/lncflow

Snakemake pipeline for scRNA-seq analysis specifically tailored to analyse lncRNAs in the MISTR data

Primary LanguageR

About

Pipeline for processing raw 10X scRNA-seq data to obtain .loom and .rds files, as well as running the default Seurat analysis pipeline.

Pipeline

Generate count matrices

There are two tools available for generating count matrices: Cellranger by 10XGenomics and Velocyto by the Linnarsson Lab. The latter includes both intronic and exonic reads when generating count matrices, which is needed for counting lncRNAs.

Generate rdsusing Cellranger.

TODO

Generate .loom using Velocyto. Use run_velocyto.sh script.

Just provide experiment name - the script will look for the experiment name in /nfsdata/data/data-runs/170907-kirkeby-mistr/

Example

bash run_velocyto.sh d5d-5000_cells
Generate .rds from .loom. Use loom2rds.R script.

Example

./loom2rds.R /scratch/tstannius/velocyto/loom-files/d5d-5000_cells.loom

This will save a Seurat object in out/d5d-5000_cells_raw.

Generate HTO count matrice using CITE-seq

This is needed for the demultiplexing step.

Demultiplex and analyze data using Seurat. See template in seurat_pipeline.
Downstream analysis

E.g. find markers, dimensionality reduction or integration of datasets.

Datasets

Day 14 dorsal

This was the first experiment to be sequenced and it should be treated differently for various reasons.

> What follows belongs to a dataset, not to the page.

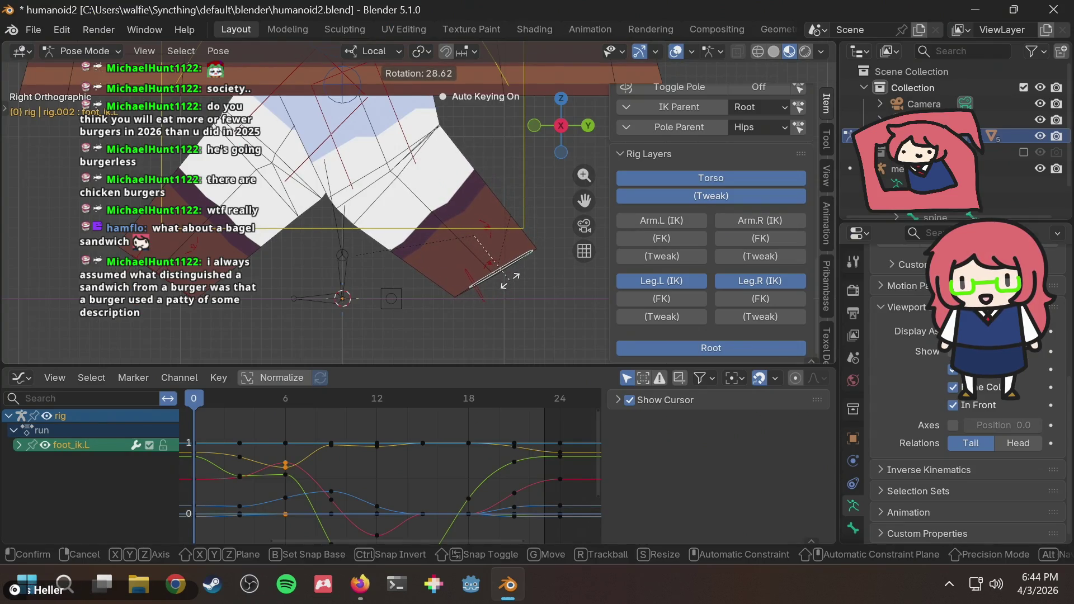
pyautogui.click(500, 285)
pyautogui.press('g')
pyautogui.press('z')
pyautogui.press('z')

  1. The day 14 MISTR tissue was supposed to be split in 5 parts, A-E, and sequenced separately, since we were not aware of HTO's. Thus it is not necessary to run CITE-seq count and do demultiplexing. (QUA: What about other sorts of QC?)
  2. The day 14 MISTR tissue subregions were accidentally mixed. Originally, there should have been 5 runs (A-E), but A and B were pooled with C. Thus we have c, d and e.

The suggested strategy for the day 14 datasets is instead to integrate them using the Seurat approach (QUA: Use RNA or integrated assay?).